> _Direction_:
Could you retype every row below word for word, leaving out the pictures?

(Data entries)
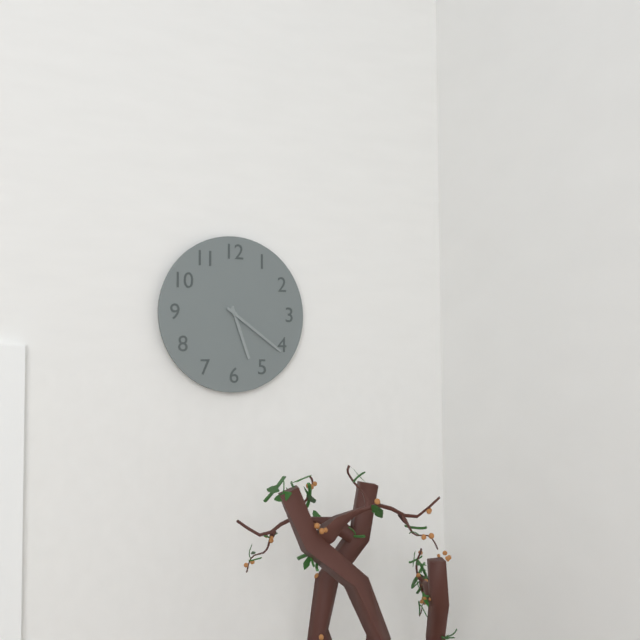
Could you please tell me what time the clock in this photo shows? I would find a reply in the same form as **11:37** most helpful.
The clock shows **5:21**
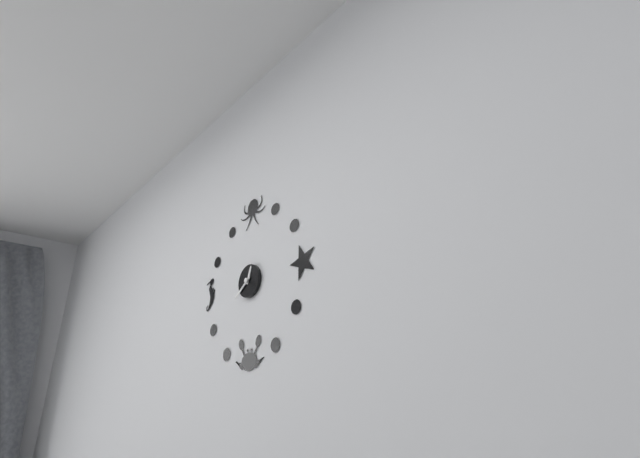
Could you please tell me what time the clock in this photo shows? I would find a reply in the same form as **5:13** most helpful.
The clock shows **12:39**
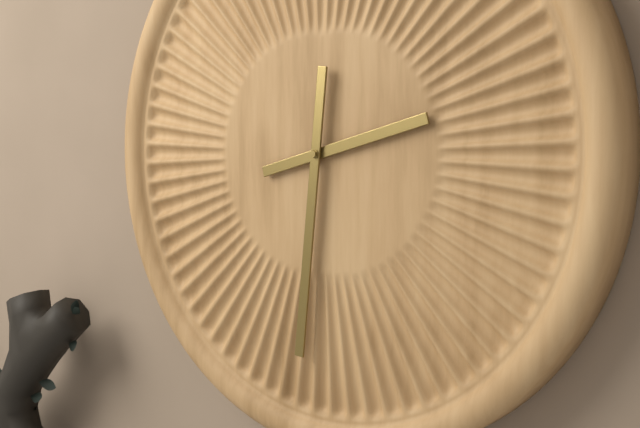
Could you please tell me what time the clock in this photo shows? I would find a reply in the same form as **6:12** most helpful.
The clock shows **2:31**
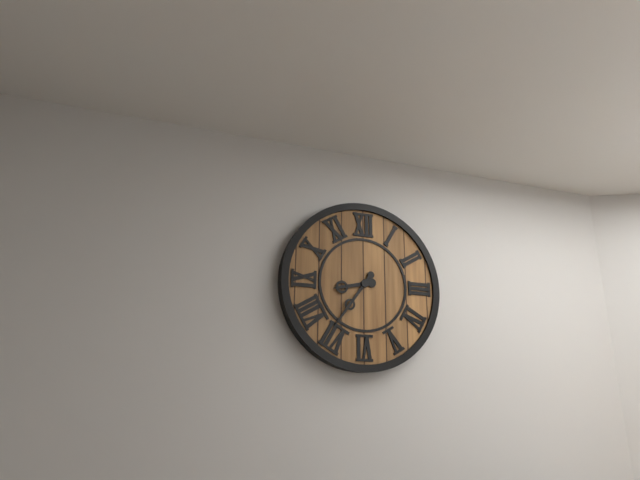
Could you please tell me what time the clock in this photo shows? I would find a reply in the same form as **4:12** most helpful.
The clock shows **8:36**
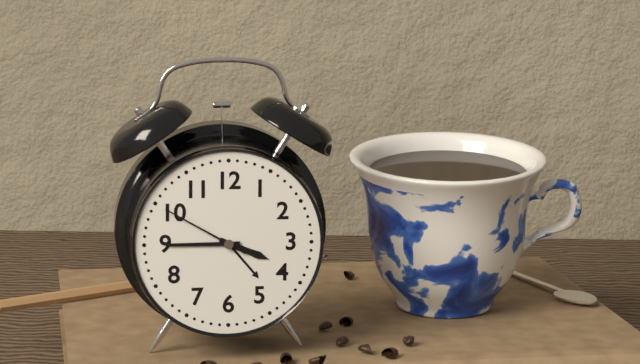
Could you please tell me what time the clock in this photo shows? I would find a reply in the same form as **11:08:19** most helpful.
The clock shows **3:45:50**
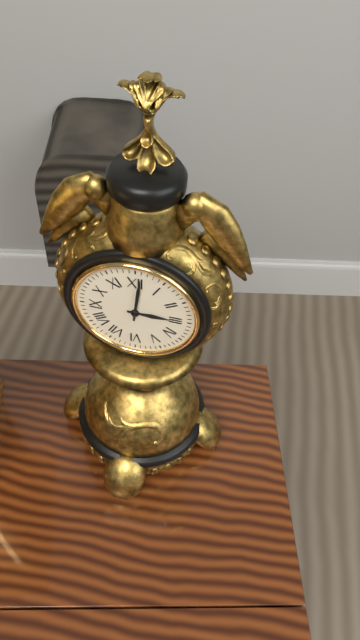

> _Exercise output_:
Could you please tell me what time the clock in this photo shows? I would find a reply in the same form as **11:37** most helpful.
The clock shows **5:21**
Could you please tell me what time the clock in this photo shows? I would find a reply in the same form as **5:13** most helpful.
The clock shows **12:39**
Could you please tell me what time the clock in this photo shows? I would find a reply in the same form as **6:12** most helpful.
The clock shows **2:31**
Could you please tell me what time the clock in this photo shows? I would find a reply in the same form as **4:12** most helpful.
The clock shows **8:36**
Could you please tell me what time the clock in this photo shows? I would find a reply in the same form as **11:08:19** most helpful.
The clock shows **3:45:50**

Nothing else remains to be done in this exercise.